Ich ziehe mich ins Innere zurück und ordne meine Gedanken. Dafür habe ich ein System. Zuerst werden die Aufdringlichen angemessen gewürdigt. Sobald sie an Intensität nachlassen, schiebe ich sie weiter nach hinten. Meistens rücken dann Gedanken nach, die sich selbst nicht so wichtig finden. Sie sind vage und flattern unsicher im Unkonkreten. Mache mir nicht die Mühe sie festzunageln, vielleicht später. Am Ende sind die Kostümierten dran, sie tun so als ob und sind nie was sie vorgeben. Sie dingfest zu machen ist schon schwieriger.

Auf den Clown falle ich immer wieder herein. Obwohl ich seit meiner Kindheit weiß, dass er ein Blender ist, kann ich seiner redseligen Leichtigkeit nicht widerstehen. Der Clown kommt meistens mit dem Narr. Der trägt dieses Hörnerkäppchen mit den Glöckchen dran und lacht die ganze Zeit. Der Clown und der Narr sind die härtesten meiner Gedankennüsse. Kaum zu knacken. Auch heute komme ich nicht dahinter, was sie wollen oder warum es sie überhaupt gibt. Sie scheinen es sich zur Aufgabe gemacht zu haben mich zu amüsieren, auf dieser dritten Ebene macht Spaß aber keinen Sinn. Ich öffne die Augen.

Anna ist weg. Hat sie mich einfach hier liegen lassen? Ohne Abschied? Ich bin hier, ruft sie aus der Küche.
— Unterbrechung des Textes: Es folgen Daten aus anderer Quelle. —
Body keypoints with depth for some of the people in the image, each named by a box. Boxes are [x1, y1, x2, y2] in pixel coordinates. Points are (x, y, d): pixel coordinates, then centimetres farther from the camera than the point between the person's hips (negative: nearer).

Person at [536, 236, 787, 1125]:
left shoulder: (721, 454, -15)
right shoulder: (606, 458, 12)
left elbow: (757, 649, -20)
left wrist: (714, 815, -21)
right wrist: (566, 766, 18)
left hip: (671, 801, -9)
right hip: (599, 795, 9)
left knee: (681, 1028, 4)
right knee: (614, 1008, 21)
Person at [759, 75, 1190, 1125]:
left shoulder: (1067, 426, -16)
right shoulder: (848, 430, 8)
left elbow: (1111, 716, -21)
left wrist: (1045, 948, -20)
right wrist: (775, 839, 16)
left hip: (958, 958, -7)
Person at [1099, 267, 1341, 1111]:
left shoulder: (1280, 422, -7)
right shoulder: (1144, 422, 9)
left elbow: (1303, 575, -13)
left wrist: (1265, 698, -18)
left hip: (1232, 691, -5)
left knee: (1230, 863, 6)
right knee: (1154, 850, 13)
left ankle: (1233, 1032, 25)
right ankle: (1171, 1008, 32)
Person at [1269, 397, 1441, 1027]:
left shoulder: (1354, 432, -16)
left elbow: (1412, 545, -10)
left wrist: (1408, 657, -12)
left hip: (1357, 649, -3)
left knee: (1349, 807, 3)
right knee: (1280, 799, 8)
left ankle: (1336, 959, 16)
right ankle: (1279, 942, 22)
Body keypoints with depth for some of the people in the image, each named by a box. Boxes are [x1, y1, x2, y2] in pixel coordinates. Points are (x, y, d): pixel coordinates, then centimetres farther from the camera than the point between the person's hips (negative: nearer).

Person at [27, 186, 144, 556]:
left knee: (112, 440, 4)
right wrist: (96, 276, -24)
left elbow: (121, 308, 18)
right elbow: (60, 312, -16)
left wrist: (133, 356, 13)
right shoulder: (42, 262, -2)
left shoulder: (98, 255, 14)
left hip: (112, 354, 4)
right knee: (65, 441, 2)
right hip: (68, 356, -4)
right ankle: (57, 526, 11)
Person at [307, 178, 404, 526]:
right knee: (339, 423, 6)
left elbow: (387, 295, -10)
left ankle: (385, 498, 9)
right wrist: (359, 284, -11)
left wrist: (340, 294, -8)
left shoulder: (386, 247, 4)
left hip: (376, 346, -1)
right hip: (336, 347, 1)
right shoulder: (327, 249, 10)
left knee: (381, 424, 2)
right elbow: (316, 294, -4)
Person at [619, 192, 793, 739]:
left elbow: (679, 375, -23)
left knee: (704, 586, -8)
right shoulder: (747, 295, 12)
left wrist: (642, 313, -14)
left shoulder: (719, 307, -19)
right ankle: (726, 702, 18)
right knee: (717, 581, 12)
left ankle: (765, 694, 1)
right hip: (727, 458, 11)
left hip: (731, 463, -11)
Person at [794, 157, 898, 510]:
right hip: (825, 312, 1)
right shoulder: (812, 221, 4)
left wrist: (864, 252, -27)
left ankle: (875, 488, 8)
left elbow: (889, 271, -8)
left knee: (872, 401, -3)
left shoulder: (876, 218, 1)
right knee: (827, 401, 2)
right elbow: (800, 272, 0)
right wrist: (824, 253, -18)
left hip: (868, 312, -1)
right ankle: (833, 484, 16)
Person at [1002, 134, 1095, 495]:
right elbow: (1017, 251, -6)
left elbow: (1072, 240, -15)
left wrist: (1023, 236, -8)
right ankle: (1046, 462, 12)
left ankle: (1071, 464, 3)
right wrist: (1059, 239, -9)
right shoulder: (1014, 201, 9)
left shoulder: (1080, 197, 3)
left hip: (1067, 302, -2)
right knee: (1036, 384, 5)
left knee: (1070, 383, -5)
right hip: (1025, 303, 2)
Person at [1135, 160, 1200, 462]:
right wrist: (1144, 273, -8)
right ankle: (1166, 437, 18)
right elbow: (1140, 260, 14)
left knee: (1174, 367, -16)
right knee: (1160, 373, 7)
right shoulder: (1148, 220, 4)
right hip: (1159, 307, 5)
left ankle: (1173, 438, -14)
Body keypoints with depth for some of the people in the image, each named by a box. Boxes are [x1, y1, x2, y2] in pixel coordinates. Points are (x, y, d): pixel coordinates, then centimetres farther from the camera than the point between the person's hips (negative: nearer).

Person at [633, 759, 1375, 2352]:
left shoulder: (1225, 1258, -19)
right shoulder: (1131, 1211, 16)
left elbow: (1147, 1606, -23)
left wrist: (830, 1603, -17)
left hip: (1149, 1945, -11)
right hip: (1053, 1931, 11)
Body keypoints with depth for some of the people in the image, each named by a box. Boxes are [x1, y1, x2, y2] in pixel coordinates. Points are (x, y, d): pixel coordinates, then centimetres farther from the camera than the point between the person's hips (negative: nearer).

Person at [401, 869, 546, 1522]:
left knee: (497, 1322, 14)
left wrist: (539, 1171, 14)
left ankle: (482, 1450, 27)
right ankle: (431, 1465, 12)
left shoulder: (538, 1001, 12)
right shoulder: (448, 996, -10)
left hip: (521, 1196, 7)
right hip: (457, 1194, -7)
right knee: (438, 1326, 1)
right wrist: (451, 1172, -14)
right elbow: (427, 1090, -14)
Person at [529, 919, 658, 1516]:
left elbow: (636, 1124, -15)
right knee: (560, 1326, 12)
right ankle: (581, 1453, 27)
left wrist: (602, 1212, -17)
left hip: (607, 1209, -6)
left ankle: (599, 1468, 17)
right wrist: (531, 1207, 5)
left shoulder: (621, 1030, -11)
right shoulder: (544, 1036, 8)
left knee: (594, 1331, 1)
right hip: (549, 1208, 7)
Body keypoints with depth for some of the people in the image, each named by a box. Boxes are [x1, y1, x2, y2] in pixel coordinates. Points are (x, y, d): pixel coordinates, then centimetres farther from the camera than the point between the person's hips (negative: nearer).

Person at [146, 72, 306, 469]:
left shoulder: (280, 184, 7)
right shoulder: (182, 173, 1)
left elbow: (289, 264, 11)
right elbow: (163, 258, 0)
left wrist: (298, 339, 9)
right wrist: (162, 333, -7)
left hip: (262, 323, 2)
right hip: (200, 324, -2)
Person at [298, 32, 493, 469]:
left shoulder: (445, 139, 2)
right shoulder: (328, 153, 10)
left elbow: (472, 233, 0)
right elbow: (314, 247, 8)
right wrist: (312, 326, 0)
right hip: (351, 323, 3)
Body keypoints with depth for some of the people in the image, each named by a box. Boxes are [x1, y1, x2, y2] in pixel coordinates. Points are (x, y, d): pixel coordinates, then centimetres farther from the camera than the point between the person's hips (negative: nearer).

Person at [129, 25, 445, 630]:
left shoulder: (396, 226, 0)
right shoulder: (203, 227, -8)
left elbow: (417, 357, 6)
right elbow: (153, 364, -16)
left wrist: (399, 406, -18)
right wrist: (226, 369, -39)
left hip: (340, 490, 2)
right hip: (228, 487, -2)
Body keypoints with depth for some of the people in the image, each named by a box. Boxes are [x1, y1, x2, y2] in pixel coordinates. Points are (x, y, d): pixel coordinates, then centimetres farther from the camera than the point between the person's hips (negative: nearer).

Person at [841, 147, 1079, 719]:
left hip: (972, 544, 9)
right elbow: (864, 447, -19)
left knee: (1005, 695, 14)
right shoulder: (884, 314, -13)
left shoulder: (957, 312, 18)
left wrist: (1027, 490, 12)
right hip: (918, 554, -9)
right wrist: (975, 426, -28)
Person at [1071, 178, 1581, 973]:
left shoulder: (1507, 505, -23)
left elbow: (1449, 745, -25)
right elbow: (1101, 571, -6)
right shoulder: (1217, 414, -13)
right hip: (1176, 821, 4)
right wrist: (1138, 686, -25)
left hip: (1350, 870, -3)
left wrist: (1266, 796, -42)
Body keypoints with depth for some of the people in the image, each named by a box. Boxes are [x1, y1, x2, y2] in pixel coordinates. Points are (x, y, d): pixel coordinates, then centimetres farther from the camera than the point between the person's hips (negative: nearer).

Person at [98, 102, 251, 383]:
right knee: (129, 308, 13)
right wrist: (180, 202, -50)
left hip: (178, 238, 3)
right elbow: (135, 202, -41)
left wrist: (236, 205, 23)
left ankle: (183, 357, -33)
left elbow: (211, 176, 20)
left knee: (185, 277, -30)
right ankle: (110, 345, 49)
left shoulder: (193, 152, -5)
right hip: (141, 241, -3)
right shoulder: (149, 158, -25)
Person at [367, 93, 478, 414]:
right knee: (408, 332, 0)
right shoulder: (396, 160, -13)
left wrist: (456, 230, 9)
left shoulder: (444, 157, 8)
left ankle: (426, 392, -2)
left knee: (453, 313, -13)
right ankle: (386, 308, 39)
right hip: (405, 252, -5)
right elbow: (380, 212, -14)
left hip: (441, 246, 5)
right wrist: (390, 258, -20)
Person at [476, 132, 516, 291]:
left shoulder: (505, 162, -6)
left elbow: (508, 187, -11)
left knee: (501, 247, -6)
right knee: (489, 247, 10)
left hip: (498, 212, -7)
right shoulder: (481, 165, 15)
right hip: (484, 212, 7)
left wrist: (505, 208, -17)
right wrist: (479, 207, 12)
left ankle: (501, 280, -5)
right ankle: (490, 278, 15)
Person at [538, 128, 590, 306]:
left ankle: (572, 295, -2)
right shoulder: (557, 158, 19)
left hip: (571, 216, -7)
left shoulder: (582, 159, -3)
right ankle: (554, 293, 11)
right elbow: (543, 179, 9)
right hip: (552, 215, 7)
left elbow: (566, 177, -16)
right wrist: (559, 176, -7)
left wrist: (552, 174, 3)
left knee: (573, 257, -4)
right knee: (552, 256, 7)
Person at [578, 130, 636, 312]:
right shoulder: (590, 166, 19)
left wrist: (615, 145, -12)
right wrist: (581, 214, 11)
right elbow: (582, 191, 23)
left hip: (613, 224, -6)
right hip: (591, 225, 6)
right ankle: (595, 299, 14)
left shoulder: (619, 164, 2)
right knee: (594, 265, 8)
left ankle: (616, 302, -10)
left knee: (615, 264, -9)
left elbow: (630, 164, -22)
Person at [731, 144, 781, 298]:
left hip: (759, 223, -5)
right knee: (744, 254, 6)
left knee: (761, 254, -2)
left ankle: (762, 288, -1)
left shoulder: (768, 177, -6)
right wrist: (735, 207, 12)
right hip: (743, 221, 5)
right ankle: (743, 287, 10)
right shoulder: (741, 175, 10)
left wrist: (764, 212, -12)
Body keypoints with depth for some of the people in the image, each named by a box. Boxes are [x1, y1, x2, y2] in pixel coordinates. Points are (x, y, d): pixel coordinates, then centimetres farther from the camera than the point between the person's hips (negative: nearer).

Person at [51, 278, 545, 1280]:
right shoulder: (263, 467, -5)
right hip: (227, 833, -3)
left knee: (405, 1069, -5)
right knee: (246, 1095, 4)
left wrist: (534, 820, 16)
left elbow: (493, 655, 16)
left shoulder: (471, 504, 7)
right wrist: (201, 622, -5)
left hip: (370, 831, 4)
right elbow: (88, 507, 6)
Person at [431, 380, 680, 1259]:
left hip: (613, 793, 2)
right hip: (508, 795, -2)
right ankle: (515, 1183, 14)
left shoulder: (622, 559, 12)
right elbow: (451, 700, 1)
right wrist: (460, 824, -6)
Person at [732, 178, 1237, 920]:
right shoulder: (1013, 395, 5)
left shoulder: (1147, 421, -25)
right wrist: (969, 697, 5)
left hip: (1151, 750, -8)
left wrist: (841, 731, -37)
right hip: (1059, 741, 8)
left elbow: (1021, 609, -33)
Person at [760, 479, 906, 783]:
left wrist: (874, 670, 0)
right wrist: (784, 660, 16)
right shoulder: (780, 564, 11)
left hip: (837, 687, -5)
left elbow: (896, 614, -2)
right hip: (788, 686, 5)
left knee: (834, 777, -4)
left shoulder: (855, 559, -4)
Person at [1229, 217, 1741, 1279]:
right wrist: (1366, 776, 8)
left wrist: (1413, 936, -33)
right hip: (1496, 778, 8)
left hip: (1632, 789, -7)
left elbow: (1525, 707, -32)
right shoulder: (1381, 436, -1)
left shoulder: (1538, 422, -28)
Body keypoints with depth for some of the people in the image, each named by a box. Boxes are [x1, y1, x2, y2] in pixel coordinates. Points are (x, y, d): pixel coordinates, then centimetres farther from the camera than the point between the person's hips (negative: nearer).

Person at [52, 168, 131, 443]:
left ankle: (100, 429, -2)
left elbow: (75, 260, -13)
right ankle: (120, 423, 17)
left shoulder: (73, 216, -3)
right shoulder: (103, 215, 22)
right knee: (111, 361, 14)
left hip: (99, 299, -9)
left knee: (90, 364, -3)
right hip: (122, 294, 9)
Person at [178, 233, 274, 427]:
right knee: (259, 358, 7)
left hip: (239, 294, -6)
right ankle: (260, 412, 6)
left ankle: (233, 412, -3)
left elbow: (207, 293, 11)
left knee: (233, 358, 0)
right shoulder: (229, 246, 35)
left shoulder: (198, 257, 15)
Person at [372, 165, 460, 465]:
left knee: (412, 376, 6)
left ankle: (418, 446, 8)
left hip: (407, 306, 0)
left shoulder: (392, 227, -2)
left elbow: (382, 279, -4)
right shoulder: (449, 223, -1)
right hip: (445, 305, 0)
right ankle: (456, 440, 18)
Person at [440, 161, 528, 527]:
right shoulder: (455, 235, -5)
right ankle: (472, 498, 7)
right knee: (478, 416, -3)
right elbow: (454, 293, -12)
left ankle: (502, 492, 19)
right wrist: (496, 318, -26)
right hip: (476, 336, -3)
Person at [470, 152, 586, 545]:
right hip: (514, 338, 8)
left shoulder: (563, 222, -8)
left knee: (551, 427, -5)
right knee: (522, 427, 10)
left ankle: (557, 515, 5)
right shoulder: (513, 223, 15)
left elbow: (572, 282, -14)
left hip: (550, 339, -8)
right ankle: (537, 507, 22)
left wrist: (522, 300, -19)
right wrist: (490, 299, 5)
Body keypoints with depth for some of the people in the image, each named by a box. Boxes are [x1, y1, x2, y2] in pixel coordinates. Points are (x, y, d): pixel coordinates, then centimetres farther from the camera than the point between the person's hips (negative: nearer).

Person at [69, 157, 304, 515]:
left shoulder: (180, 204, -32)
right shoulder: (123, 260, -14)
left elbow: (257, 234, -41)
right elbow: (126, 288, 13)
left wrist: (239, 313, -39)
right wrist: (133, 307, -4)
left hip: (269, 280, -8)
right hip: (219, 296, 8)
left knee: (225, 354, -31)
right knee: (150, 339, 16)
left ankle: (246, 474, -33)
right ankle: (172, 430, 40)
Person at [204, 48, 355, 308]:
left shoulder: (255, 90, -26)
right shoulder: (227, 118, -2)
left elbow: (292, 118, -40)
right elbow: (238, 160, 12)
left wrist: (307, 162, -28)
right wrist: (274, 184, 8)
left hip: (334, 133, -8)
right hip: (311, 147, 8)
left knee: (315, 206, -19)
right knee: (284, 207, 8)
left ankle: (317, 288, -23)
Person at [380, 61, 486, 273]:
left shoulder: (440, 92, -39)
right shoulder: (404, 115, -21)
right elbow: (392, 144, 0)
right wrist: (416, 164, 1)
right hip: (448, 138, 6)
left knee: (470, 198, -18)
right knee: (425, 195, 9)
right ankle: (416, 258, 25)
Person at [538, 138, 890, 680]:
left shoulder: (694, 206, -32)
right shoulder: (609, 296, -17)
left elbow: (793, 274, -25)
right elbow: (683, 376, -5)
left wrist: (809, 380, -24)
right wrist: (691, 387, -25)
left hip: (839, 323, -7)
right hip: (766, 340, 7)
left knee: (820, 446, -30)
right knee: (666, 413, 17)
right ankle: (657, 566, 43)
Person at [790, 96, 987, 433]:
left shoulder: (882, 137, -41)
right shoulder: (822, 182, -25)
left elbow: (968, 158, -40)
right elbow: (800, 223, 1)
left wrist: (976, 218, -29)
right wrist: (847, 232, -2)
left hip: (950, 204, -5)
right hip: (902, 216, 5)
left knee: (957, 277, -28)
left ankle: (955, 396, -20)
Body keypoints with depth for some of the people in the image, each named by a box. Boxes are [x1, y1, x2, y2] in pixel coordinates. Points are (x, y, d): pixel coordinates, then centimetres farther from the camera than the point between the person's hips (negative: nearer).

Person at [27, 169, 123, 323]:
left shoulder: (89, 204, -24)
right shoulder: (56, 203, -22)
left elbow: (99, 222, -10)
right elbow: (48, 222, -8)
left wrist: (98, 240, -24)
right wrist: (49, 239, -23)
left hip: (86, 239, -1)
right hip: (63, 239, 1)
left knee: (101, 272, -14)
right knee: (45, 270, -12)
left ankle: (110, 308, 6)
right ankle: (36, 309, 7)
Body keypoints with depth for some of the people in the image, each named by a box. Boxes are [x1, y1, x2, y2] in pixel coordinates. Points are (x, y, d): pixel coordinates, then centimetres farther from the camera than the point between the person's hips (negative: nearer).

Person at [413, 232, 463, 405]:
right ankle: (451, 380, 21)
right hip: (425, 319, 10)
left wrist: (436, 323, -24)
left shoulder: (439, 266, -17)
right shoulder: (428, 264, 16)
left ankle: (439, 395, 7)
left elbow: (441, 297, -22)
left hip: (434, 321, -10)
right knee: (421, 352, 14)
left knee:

Willst du auch ein Glas? Sie steht in der Tür mit zwei Kelchen in der Hand und wippt auf und ab. Ihre Haare sind pink. Kann sie etwas wissen? Von den Kostümierten? Nein. Komm, sage ich und winke. Steh auf, sagt sie, du bist gesund und kannst stehen und trinken. Ich erhebe mich. Fühle mich gut. Genesen. Geheilt. Ganz. Anna sagt, du kannst jetzt das mit der Augenbraue machen, das ist lustig. Ich ziehe meine eine Braue hoch und wir kichern.